EPCs were characterized as adherent cells that were doubly-positive for lectin and Di-LDL. The toxic effects of oxLDLs were examined in EPCs; oxLDL significantly decreased the number of EPCs. IGF-1 (0.1 or 0.5 µg/ml) significantly prevented the decrease of EPCs caused by oxLDLs; the effect of 0.5 µg/ml IGF-1 was more marked. When EPCs were incubated with L-NAME (100 µM), 0.5 µg/ml IGF-1 and oxLDL for 24 h, L-NAMsE significantly decreased the protective effect of IGF-1 against oxLDL (Fig. 2B). These results suggest that IGF-1 may protect EPCs against the toxic effects of oxLDL.

The increase in the number of EPCs following IGF-1 treatment may be attributed to a combination of factors, including inhibition of apoptosis and stimulation of proliferation. Therefore, the levels of apoptosis and proliferation of EPCs were examined following oxLDL challenge and in response to IGF-1. The results of the MTS assay demonstrated that treatment of EPCs with IGF-1 significantly prevented EPC apoptosis and improved EPC proliferation. These effects were significantly attenuated by L-NAME (Fig. 3A and B).

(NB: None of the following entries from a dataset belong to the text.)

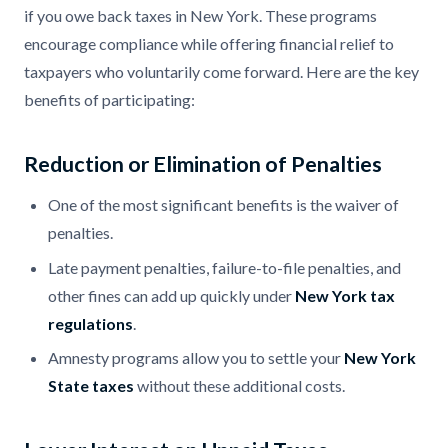
if you owe back taxes in New York. These programs
encourage compliance while offering financial relief to
taxpayers who voluntarily come forward. Here are the key
benefits of participating:
Reduction or Elimination of Penalties
One of the most significant benefits is the waiver of
penalties.
Late payment penalties, failure-to-file penalties, and
other fines can add up quickly under
New York tax
regulations
.
Amnesty programs allow you to settle your
New York
State taxes
without these additional costs.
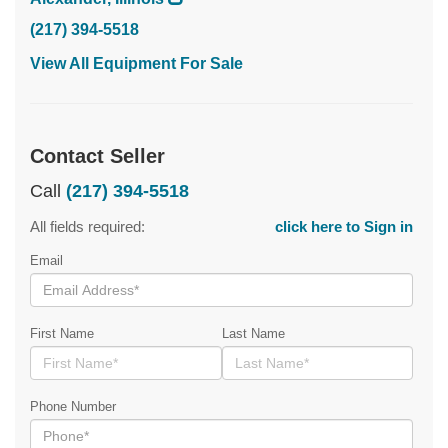
(217) 394-5518
View All Equipment For Sale
Contact Seller
Call
(217) 394-5518
All fields required:
click here to Sign in
Email
First Name
Last Name
Phone Number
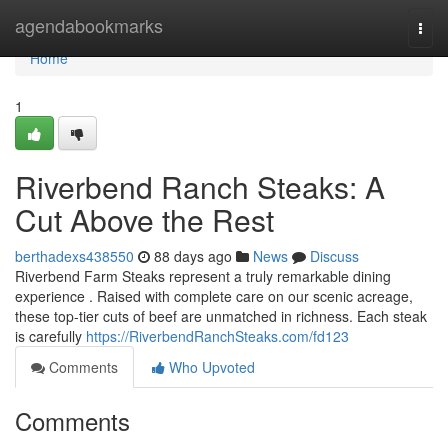
Home
agendabookmarks
Togg
navi
Home
1
Riverbend Ranch Steaks: A
Cut Above the Rest
berthadexs438550
88 days ago
News
Discuss
Riverbend Farm Steaks represent a truly remarkable dining
experience . Raised with complete care on our scenic acreage,
these top-tier cuts of beef are unmatched in richness. Each steak
is carefully
https://RiverbendRanchSteaks.com/fd123
Comments
Who Upvoted
Comments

As the eNOS/NO axis may serve a role in the effects of IGF-1 on EPCs, the effects of IGF-1 on the eNOS protein were examined, and the effects of L-NAME, an eNOS inhibitor. NO generation was decreased by treatment with 100 mg/ml oxLDLs. This inhibitory effect of oxLDLs was prevented by the presence of 0.5 µg/ml IGF-1. Treatment with L-NAME significantly decreased NO generation compared with the 0.5 µg/ml IGF-1 group (Fig. 3C). To verify the hypothesis that IGF-1 protects EPCs against oxLDL through the eNOS pathway, eNOS protein expression was assessed by western blot analysis. Incubation of EPCs with 100 mg/ml oxLDL significantly suppressed eNOS protein expression. Pretreatment with IGF-1 caused a partial restoration of the downregulation of eNOS protein expression induced by oxLDL (Fig. 3D).